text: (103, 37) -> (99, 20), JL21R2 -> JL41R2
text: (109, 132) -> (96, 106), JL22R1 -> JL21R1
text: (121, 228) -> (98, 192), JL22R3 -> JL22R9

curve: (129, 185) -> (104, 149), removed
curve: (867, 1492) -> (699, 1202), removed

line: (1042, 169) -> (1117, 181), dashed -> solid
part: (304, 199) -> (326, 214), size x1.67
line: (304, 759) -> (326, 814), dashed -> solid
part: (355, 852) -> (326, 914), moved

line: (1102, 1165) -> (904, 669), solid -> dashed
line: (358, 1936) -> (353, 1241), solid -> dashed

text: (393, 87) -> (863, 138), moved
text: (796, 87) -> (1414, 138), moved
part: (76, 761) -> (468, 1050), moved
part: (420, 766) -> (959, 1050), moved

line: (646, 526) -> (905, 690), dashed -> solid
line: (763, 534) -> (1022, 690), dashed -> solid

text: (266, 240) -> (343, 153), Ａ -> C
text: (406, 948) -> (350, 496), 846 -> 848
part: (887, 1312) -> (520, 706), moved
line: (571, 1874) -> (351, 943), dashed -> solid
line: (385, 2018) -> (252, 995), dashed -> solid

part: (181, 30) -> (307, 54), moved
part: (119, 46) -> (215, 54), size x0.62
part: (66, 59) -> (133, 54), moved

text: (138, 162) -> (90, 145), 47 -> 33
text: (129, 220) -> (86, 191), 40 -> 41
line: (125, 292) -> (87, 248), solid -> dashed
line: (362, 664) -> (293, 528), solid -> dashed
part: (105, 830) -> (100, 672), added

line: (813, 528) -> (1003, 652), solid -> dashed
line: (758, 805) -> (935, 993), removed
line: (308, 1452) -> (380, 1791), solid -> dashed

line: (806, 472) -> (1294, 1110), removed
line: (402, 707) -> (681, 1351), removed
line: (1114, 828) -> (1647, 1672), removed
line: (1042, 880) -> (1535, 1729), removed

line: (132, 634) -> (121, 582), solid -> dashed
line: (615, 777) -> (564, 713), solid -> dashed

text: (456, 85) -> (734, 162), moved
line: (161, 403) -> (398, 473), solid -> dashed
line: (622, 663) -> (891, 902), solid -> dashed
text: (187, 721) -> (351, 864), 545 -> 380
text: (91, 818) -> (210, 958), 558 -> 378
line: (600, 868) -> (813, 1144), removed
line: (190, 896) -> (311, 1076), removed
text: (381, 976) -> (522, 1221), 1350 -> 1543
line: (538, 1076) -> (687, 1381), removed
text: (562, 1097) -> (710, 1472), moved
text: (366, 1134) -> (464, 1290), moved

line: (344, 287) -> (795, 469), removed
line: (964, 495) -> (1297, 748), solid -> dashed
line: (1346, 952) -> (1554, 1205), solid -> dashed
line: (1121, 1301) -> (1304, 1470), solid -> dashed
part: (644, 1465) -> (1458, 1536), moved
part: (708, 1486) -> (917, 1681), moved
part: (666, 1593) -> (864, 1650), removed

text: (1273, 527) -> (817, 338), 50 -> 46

To do: Copy each entry exactly. Omit none.

Finished exercise:
text: (103, 37) -> (99, 20), JL21R2 -> JL41R2
text: (109, 132) -> (96, 106), JL22R1 -> JL21R1
text: (121, 228) -> (98, 192), JL22R3 -> JL22R9

curve: (129, 185) -> (104, 149), removed
curve: (867, 1492) -> (699, 1202), removed

line: (1042, 169) -> (1117, 181), dashed -> solid
part: (304, 199) -> (326, 214), size x1.67
line: (304, 759) -> (326, 814), dashed -> solid
part: (355, 852) -> (326, 914), moved

line: (1102, 1165) -> (904, 669), solid -> dashed
line: (358, 1936) -> (353, 1241), solid -> dashed

text: (393, 87) -> (863, 138), moved
text: (796, 87) -> (1414, 138), moved
part: (76, 761) -> (468, 1050), moved
part: (420, 766) -> (959, 1050), moved

line: (646, 526) -> (905, 690), dashed -> solid
line: (763, 534) -> (1022, 690), dashed -> solid

text: (266, 240) -> (343, 153), Ａ -> C
text: (406, 948) -> (350, 496), 846 -> 848
part: (887, 1312) -> (520, 706), moved
line: (571, 1874) -> (351, 943), dashed -> solid
line: (385, 2018) -> (252, 995), dashed -> solid

part: (181, 30) -> (307, 54), moved
part: (119, 46) -> (215, 54), size x0.62
part: (66, 59) -> (133, 54), moved

text: (138, 162) -> (90, 145), 47 -> 33
text: (129, 220) -> (86, 191), 40 -> 41
line: (125, 292) -> (87, 248), solid -> dashed
line: (362, 664) -> (293, 528), solid -> dashed
part: (105, 830) -> (100, 672), added

line: (813, 528) -> (1003, 652), solid -> dashed
line: (758, 805) -> (935, 993), removed
line: (308, 1452) -> (380, 1791), solid -> dashed

line: (806, 472) -> (1294, 1110), removed
line: (402, 707) -> (681, 1351), removed
line: (1114, 828) -> (1647, 1672), removed
line: (1042, 880) -> (1535, 1729), removed

line: (132, 634) -> (121, 582), solid -> dashed
line: (615, 777) -> (564, 713), solid -> dashed

text: (456, 85) -> (734, 162), moved
line: (161, 403) -> (398, 473), solid -> dashed
line: (622, 663) -> (891, 902), solid -> dashed
text: (187, 721) -> (351, 864), 545 -> 380
text: (91, 818) -> (210, 958), 558 -> 378
line: (600, 868) -> (813, 1144), removed
line: (190, 896) -> (311, 1076), removed
text: (381, 976) -> (522, 1221), 1350 -> 1543
line: (538, 1076) -> (687, 1381), removed
text: (562, 1097) -> (710, 1472), moved
text: (366, 1134) -> (464, 1290), moved

line: (344, 287) -> (795, 469), removed
line: (964, 495) -> (1297, 748), solid -> dashed
line: (1346, 952) -> (1554, 1205), solid -> dashed
line: (1121, 1301) -> (1304, 1470), solid -> dashed
part: (644, 1465) -> (1458, 1536), moved
part: (708, 1486) -> (917, 1681), moved
part: (666, 1593) -> (864, 1650), removed

text: (1273, 527) -> (817, 338), 50 -> 46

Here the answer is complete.